• Written exercise:
Copy the listing verbatim, excluding any images found in it.

+ + + + + + +

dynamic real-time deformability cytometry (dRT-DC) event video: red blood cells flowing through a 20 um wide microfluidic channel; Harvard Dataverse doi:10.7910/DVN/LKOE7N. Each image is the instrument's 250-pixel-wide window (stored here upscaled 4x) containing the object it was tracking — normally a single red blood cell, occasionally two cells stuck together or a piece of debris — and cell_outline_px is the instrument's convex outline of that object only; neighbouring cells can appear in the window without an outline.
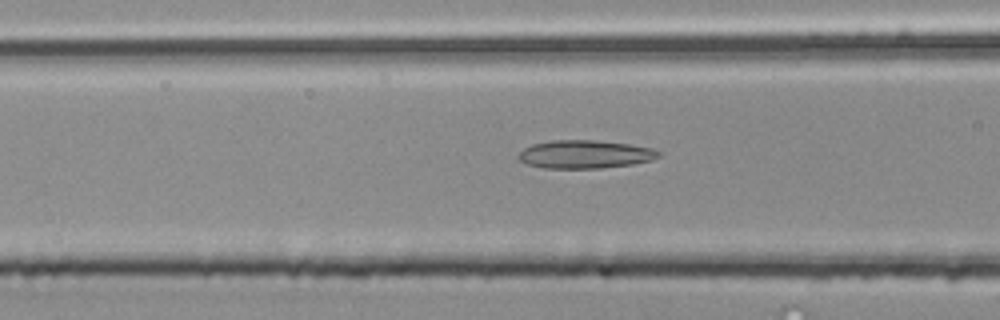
{"species": "common noctule bat (a hibernating species)", "species_latin": "Nyctalus noctula", "temperature_condition": "room temperature", "stored_images_in_passage": 41, "camera_frame_rate_fps": 3000, "um_per_image_px": 0.085, "animal": {"sex": "male", "body_mass_g": 20.4}, "frame": {"image": 1, "passage_image": 9, "time_ms": 2.667, "image_size_px": [1000, 320], "cell_outline_px": [[660, 156], [652, 160], [632, 164], [600, 168], [544, 168], [528, 164], [520, 160], [520, 152], [524, 148], [532, 144], [552, 140], [596, 140], [628, 144], [652, 148], [660, 152]], "centroid_in_image_um": [49.74, 13.11], "position_along_channel_um": 116.9, "area_um2": 22.83}}
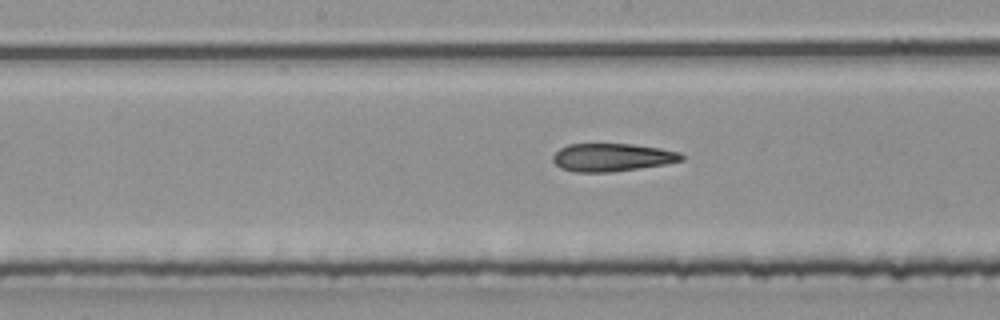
{"frame": {"image": 2, "passage_image": 15, "time_ms": 4.667, "image_size_px": [1000, 320], "cell_outline_px": [[684, 160], [664, 164], [612, 172], [572, 172], [560, 168], [552, 160], [552, 156], [560, 148], [568, 144], [632, 144], [660, 148], [680, 152], [684, 156]], "centroid_in_image_um": [52.01, 13.38], "position_along_channel_um": 196.2, "area_um2": 20.98}}
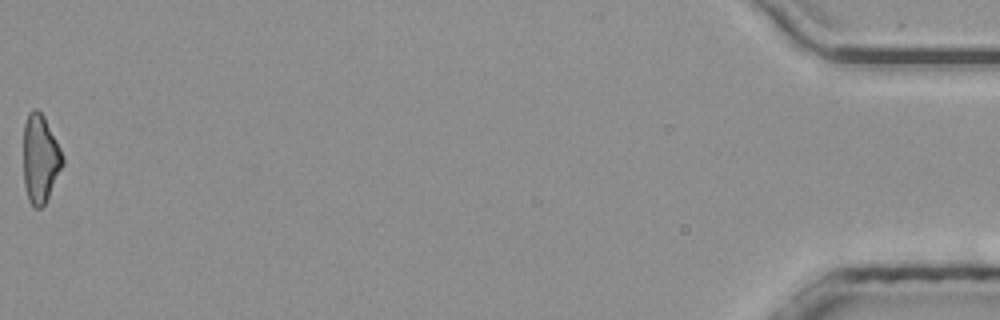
{"frame": {"image": 3, "passage_image": 41, "time_ms": 13.333, "image_size_px": [1000, 320], "cell_outline_px": [[64, 164], [44, 204], [40, 208], [32, 208], [28, 200], [24, 184], [24, 124], [28, 112], [32, 108], [36, 108], [44, 116], [64, 156]], "centroid_in_image_um": [3.41, 13.49], "position_along_channel_um": 431.8, "area_um2": 20.17}, "authors_computed_cell_mechanics": {"area_um2": 21.2704, "velocity_mm_per_s": 3.9428, "shape_relaxation_time_tau1_ms": null, "shape_relaxation_time_tau2_ms": 4.7508, "deformation_change_tau1": null, "deformation_change_tau2": 0.1578}}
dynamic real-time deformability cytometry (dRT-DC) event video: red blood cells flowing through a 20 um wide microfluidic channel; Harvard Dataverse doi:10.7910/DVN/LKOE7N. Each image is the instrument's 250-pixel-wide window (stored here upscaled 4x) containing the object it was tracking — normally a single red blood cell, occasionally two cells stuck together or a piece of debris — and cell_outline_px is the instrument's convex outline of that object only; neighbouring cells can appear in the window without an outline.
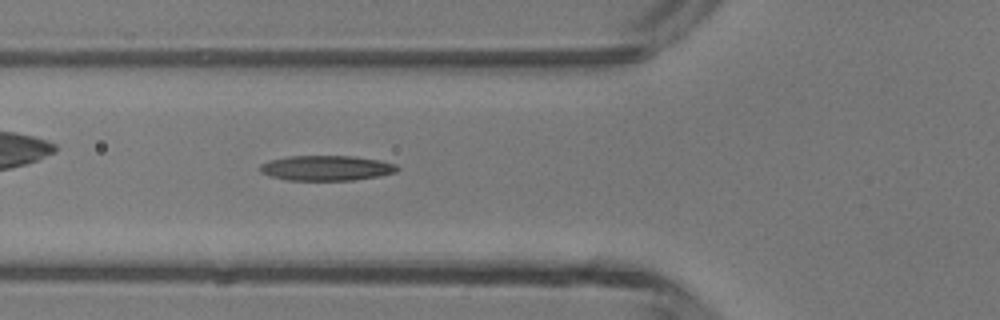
{"species": "common noctule bat (a hibernating species)", "species_latin": "Nyctalus noctula", "temperature_condition": "room temperature", "stored_images_in_passage": 40, "camera_frame_rate_fps": 3000, "um_per_image_px": 0.085, "animal": {"sex": "male", "body_mass_g": 13.3}, "frame": {"image": 1, "passage_image": 10, "time_ms": 3.0, "image_size_px": [1000, 320], "cell_outline_px": [[400, 168], [396, 172], [380, 176], [352, 180], [288, 180], [272, 176], [260, 172], [260, 164], [268, 160], [288, 156], [356, 156], [380, 160], [396, 164]], "centroid_in_image_um": [27.77, 14.27], "position_along_channel_um": 98.0, "area_um2": 20.17}}
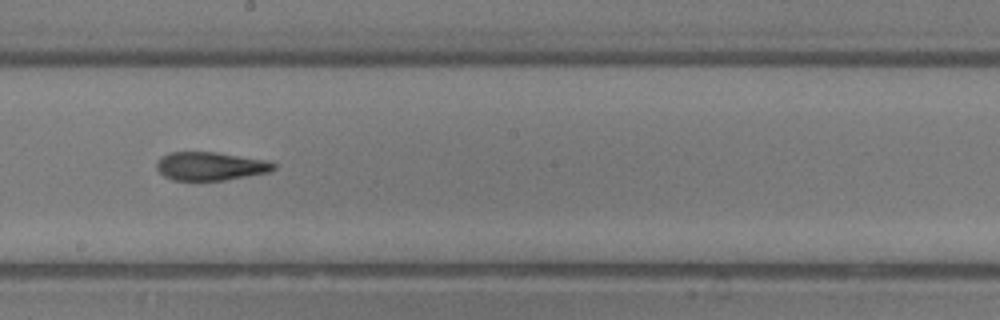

+ + + + + + +

• Final result:
dynamic real-time deformability cytometry (dRT-DC) event video: red blood cells flowing through a 20 um wide microfluidic channel; Harvard Dataverse doi:10.7910/DVN/LKOE7N. Each image is the instrument's 250-pixel-wide window (stored here upscaled 4x) containing the object it was tracking — normally a single red blood cell, occasionally two cells stuck together or a piece of debris — and cell_outline_px is the instrument's convex outline of that object only; neighbouring cells can appear in the window without an outline.
{"species": "common noctule bat (a hibernating species)", "species_latin": "Nyctalus noctula", "temperature_condition": "room temperature", "stored_images_in_passage": 41, "camera_frame_rate_fps": 3000, "um_per_image_px": 0.085, "animal": {"sex": "male", "body_mass_g": 20.4}, "frame": {"image": 1, "passage_image": 9, "time_ms": 2.667, "image_size_px": [1000, 320], "cell_outline_px": [[660, 156], [652, 160], [632, 164], [600, 168], [544, 168], [528, 164], [520, 160], [520, 152], [524, 148], [532, 144], [552, 140], [596, 140], [628, 144], [652, 148], [660, 152]], "centroid_in_image_um": [49.74, 13.11], "position_along_channel_um": 116.9, "area_um2": 22.83}}
{"frame": {"image": 2, "passage_image": 15, "time_ms": 4.667, "image_size_px": [1000, 320], "cell_outline_px": [[684, 160], [664, 164], [612, 172], [572, 172], [560, 168], [552, 160], [552, 156], [560, 148], [568, 144], [632, 144], [660, 148], [680, 152], [684, 156]], "centroid_in_image_um": [52.01, 13.38], "position_along_channel_um": 196.2, "area_um2": 20.98}}
{"frame": {"image": 3, "passage_image": 41, "time_ms": 13.333, "image_size_px": [1000, 320], "cell_outline_px": [[64, 164], [44, 204], [40, 208], [32, 208], [28, 200], [24, 184], [24, 124], [28, 112], [32, 108], [36, 108], [44, 116], [64, 156]], "centroid_in_image_um": [3.41, 13.49], "position_along_channel_um": 431.8, "area_um2": 20.17}, "authors_computed_cell_mechanics": {"area_um2": 21.2704, "velocity_mm_per_s": 3.9428, "shape_relaxation_time_tau1_ms": null, "shape_relaxation_time_tau2_ms": 4.7508, "deformation_change_tau1": null, "deformation_change_tau2": 0.1578}}
dynamic real-time deformability cytometry (dRT-DC) event video: red blood cells flowing through a 20 um wide microfluidic channel; Harvard Dataverse doi:10.7910/DVN/LKOE7N. Each image is the instrument's 250-pixel-wide window (stored here upscaled 4x) containing the object it was tracking — normally a single red blood cell, occasionally two cells stuck together or a piece of debris — and cell_outline_px is the instrument's convex outline of that object only; neighbouring cells can appear in the window without an outline.
{"species": "common noctule bat (a hibernating species)", "species_latin": "Nyctalus noctula", "temperature_condition": "room temperature", "stored_images_in_passage": 40, "camera_frame_rate_fps": 3000, "um_per_image_px": 0.085, "animal": {"sex": "male", "body_mass_g": 13.3}, "frame": {"image": 1, "passage_image": 10, "time_ms": 3.0, "image_size_px": [1000, 320], "cell_outline_px": [[400, 168], [396, 172], [380, 176], [352, 180], [288, 180], [272, 176], [260, 172], [260, 164], [268, 160], [288, 156], [356, 156], [380, 160], [396, 164]], "centroid_in_image_um": [27.77, 14.27], "position_along_channel_um": 98.0, "area_um2": 20.17}}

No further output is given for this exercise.